> _Problem details_: Pick out each line in the items below that contains the string "instances", and copy those lines.

> _Input material_:
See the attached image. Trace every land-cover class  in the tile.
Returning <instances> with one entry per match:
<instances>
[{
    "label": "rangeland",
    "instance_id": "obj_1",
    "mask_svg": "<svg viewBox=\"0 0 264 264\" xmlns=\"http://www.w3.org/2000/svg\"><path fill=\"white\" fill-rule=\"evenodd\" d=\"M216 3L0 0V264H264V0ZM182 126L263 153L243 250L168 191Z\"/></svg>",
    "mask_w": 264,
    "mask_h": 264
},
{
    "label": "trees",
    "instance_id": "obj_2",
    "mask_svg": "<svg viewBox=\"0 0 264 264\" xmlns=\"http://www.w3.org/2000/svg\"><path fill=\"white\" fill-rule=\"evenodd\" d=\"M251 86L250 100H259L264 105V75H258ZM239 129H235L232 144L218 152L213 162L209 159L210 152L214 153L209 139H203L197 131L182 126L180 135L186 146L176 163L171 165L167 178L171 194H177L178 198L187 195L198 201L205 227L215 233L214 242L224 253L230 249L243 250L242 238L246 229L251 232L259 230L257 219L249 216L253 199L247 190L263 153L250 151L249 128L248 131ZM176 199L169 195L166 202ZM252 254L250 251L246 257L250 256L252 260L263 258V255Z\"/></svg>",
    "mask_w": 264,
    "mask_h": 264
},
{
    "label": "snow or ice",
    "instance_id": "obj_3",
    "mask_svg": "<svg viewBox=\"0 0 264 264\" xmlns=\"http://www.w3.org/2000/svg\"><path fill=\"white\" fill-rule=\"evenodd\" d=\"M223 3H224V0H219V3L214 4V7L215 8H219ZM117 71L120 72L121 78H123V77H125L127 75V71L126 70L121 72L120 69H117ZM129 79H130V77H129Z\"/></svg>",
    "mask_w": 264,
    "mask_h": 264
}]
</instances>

> _Completed exercise_:
Returning <instances> with one entry per match:
<instances>
</instances>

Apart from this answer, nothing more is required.